The Mediterranean is full of unique spirits made with a variety of herbs, spices, and other flavorings. Each nation in the region seemingly has it’s own liquor or liqueur to be prideful of (or many), and Malta is no exception.
Mediterranean spirits are often aperitifs or digestif, made specifically for enjoying before or after meals. An noteworthy digestif from Malta is Hanini, made by Savina. The liqueur is a light, smooth, and delicate concoction made with carob.
Carob is often touted as a “healthy alternative” to chocolate — a touch sweater than chocolate, but with no caffeine. Like cacao, cacob comes from a pod that grows on a cacob tree. These pods are roasted and ground into a powder, which is used in the production of Hanini.
At 24 percent ABV, Hanini is most often sipped neat or on the rocks following a dinner (as is the case with most digestifs). Think of it as a liquid form of desert.

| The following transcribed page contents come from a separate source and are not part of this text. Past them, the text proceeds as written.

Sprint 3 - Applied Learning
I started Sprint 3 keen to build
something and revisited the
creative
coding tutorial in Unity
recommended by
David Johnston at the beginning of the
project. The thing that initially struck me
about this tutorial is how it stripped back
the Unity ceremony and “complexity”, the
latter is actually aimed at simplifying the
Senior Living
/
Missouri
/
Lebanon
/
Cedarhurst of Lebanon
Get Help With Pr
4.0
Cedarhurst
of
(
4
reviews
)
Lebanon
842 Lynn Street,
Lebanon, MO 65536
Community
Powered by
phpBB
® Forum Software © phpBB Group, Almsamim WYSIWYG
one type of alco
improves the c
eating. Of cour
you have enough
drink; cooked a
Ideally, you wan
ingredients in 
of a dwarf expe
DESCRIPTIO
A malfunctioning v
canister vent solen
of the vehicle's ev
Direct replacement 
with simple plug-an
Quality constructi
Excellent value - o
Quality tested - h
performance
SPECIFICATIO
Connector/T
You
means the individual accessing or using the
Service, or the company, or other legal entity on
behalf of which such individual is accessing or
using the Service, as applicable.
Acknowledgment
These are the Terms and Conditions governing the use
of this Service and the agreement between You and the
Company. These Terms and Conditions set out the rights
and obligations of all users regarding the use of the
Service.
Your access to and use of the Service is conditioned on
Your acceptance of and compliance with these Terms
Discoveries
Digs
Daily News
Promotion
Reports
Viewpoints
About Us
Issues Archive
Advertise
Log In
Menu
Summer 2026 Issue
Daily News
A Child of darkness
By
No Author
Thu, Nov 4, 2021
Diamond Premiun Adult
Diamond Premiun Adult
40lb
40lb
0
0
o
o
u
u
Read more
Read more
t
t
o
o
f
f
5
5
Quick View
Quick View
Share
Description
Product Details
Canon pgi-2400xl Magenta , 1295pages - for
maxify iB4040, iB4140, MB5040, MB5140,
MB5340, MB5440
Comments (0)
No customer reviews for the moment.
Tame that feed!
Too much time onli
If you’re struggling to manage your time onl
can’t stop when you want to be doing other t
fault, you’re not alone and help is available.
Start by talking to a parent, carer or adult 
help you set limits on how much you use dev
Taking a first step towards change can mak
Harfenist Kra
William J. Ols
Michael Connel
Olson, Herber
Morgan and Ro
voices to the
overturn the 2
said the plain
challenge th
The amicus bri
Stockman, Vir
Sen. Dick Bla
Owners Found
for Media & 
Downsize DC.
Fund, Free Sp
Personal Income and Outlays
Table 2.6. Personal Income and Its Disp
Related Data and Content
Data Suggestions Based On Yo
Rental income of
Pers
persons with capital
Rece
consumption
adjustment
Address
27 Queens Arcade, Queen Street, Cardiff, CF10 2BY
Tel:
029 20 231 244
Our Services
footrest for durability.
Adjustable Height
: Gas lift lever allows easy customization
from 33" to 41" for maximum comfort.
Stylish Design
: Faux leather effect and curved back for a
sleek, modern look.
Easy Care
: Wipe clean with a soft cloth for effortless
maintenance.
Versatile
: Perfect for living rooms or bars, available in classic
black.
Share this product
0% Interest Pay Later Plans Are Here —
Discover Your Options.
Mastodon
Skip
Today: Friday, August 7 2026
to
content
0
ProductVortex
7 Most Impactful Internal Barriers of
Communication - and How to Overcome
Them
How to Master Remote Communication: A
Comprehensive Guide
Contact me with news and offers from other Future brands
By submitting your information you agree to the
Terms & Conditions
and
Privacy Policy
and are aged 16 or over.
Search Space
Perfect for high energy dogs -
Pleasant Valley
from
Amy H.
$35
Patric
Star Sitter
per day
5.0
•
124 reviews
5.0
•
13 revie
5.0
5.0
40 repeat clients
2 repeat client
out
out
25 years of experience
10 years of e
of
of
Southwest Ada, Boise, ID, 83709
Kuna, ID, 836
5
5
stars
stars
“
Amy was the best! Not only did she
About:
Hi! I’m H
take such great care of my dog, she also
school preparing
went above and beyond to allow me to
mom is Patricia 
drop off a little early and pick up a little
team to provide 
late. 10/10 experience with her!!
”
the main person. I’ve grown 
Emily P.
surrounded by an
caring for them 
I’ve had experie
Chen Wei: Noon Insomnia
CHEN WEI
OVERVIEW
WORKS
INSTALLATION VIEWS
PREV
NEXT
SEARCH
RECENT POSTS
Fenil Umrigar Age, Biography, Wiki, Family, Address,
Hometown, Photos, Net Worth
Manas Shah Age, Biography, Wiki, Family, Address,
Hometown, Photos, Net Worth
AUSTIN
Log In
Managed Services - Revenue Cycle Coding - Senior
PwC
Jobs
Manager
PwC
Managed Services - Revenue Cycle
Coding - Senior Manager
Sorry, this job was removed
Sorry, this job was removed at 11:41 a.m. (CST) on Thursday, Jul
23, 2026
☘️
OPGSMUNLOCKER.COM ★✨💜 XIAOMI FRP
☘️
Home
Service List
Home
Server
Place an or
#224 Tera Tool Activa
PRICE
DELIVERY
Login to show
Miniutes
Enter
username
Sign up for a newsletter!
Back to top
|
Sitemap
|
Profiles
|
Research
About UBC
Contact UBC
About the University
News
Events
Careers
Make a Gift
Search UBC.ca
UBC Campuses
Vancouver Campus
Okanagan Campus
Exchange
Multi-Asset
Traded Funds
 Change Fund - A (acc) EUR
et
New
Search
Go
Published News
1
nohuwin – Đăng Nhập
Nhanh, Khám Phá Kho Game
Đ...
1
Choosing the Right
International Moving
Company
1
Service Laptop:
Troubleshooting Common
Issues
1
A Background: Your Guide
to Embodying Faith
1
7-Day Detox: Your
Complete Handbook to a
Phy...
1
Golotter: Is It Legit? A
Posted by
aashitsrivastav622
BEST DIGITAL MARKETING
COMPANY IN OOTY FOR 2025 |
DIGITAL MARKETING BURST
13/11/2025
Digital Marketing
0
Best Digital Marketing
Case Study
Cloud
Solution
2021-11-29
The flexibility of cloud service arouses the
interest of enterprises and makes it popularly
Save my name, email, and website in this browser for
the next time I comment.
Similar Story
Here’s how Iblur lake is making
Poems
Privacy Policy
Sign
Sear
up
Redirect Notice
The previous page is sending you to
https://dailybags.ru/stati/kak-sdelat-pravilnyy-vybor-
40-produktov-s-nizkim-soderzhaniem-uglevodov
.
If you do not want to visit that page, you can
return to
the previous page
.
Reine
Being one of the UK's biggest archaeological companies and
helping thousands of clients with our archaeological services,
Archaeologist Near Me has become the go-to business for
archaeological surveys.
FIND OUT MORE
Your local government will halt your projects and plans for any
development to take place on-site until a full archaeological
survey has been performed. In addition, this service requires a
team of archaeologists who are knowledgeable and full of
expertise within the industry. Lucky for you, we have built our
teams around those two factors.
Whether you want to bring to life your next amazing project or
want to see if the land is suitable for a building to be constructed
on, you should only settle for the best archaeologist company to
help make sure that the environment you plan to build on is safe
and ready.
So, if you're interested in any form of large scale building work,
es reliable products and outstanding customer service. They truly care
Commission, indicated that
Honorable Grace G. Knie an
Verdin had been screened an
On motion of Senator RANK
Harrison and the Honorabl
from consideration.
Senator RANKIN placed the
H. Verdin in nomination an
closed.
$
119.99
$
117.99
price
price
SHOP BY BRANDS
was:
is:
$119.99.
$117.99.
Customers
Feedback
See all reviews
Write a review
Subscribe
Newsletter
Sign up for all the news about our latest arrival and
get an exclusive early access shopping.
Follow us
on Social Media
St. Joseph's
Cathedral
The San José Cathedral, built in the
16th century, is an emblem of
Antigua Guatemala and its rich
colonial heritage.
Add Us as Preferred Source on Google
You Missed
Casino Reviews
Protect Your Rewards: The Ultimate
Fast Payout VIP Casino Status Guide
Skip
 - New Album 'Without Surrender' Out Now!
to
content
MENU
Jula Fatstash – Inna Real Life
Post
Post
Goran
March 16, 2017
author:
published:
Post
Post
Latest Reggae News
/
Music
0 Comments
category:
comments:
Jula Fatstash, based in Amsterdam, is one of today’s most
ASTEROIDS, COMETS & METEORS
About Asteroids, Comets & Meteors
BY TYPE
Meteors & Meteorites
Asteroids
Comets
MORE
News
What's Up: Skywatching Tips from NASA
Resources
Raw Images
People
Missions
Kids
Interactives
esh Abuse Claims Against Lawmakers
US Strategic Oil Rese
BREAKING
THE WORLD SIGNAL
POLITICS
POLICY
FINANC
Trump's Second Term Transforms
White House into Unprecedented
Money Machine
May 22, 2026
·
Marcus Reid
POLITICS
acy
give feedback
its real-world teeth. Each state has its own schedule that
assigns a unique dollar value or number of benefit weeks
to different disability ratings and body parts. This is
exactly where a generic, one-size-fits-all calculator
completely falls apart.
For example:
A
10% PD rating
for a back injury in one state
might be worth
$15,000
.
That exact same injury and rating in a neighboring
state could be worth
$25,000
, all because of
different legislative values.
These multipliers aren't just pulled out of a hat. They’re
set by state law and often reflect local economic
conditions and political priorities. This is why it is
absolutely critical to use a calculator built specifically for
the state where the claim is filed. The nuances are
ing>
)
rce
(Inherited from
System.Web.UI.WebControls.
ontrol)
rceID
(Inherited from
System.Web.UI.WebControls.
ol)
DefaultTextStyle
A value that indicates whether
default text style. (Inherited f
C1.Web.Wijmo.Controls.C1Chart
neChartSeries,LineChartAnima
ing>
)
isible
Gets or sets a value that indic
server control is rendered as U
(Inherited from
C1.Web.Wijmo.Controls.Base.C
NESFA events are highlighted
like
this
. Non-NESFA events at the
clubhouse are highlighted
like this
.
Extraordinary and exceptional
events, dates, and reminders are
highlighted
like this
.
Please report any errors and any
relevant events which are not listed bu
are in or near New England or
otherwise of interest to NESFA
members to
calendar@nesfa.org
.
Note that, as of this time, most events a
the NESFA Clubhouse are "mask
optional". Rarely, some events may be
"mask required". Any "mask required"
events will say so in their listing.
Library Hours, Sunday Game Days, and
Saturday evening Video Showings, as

Hanini and the Savina line of beverages are part of the overall Magro Group, a Maltese business organization. The Magro Group also maintains a large variety of canning, dairy, and craft food brands.
The word hanini is a term of endearment in Malta, meaning “cute,” however the spirit is named for the Magro family’s M.V. Hanini, a boat that transported a variety of herbs, spice, and other goods (including carob) across the Mediterranean Sea. The ship eventually sank, but the spirit lives on with the digestif. The bottle includes an anchor and the word “sweetheart.”
Savina also makes liqueurs like Laringina, an orange-based drink, and Nozzi Supreme, a liqueur blend made with whiskey, cream, caramel, and herbs and spices. Tikka is another aperitif controlled by the Magro family, as well as the Leila brand of liqueurs, which include carob, amaretto, and limoncello.
These products are widely available in Malta and other select Mediterranean markets. If you stumble upon Hanini and chocolate is in your wheelhouse, go ahead and pick it up!